Нэнси - как все женщинам задает невозможные вопросы!
– Точно не знаю, но он в другом времени. Может быть, разница только в одну секунду.
– А вернуться ты можешь?
– Попробую. Что выйдет - не знаю.
– А я не могу тебе как-нибудь помочь? Или все мы - весь город?
– Слушай, Нэнси, это пустой разговор. Скажи лучше, где твой отец?
– Он сейчас у тебя дома. Там полно народу. Все тебя ждут.
– Ждут? Меня?
– Ну да. Понимаешь, они все обыскали и знают, что в Милвиле тебя нет, и многие считают, что ты знаешь, в чем секрет…
– Это насчет барьера?
– Да.
– И они здорово злы?
– Некоторые - очень.
– Слушай, Нэнси…
– Не трать зря слов. Я и так слушаю.
– Можешь ты пойти туда и потолковать с отцом?
– Конечно!
– Вот и хорошо. Скажи ему, что когда я вернусь… если только сумею… мне надо будет с кем-нибудь поговорить. С кем-нибудь наверху. На самом верху. Может, даже с президентом или кто там к нему поближе. Или с кем-нибудь из Организации Объединенных Наций.

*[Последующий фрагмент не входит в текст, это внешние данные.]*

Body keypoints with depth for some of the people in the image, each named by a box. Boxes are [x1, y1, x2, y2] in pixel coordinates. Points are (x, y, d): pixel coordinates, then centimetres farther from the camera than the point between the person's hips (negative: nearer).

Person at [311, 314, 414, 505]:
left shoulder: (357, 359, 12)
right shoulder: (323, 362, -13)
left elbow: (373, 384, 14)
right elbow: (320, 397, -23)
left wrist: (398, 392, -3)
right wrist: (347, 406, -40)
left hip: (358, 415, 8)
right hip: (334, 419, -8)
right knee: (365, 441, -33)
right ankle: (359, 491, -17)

– Кто же тебя пустит к президенту, Брэд?
– Может, и не пустят, но мне нужно добраться до кого-нибудь там повыше. Мне надо им кое-что сообщить, правительство должно об этом знать. И не только наше - все правительства должны знать. У твоего отца наверняка найдутся какие-нибудь знакомые, с кем он может поговорить. Скажи ему, дело нешуточное. Это очень важно.
– Брэд… Брэд, а ты нас не разыгрываешь? Смотри, если это все неправда, будет ужасный скандал.

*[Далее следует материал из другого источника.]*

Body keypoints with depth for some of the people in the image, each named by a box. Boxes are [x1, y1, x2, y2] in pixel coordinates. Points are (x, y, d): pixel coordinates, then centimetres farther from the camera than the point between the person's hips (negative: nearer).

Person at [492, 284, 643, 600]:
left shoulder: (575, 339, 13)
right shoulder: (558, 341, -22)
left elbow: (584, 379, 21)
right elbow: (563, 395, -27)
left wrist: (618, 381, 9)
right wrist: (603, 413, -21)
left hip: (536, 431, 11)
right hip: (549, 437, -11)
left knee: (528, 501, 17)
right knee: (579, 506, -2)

– Честное слово, - сказал я. - Нэнси, это очень серьезно. я говорю тебе чистую правду. Я попал в другой мир, в соседний мир…
– Там хорошо, Брэд?
– Недурно. Всюду одни цветы, больше ничего нет.
– Какие цветы?
– Лиловые. Их мой отец разводил. Такие же, как у нас в Милвиле. Эти цветы все равно что люди, Нэнси. И это они огородили Милвил барьером.
– Но цветы не могут быть как люди, Брэд!
Она говорила со мной, как с маленьким. Как с младенцем, которого надо успокоить. Надо же: спрашивает, хорошо ли здесь, и объясняет, что цветы - не люди. Уж эта мне милая, деликатная рассудительность.
Я постарался подавить злость и отчаяние.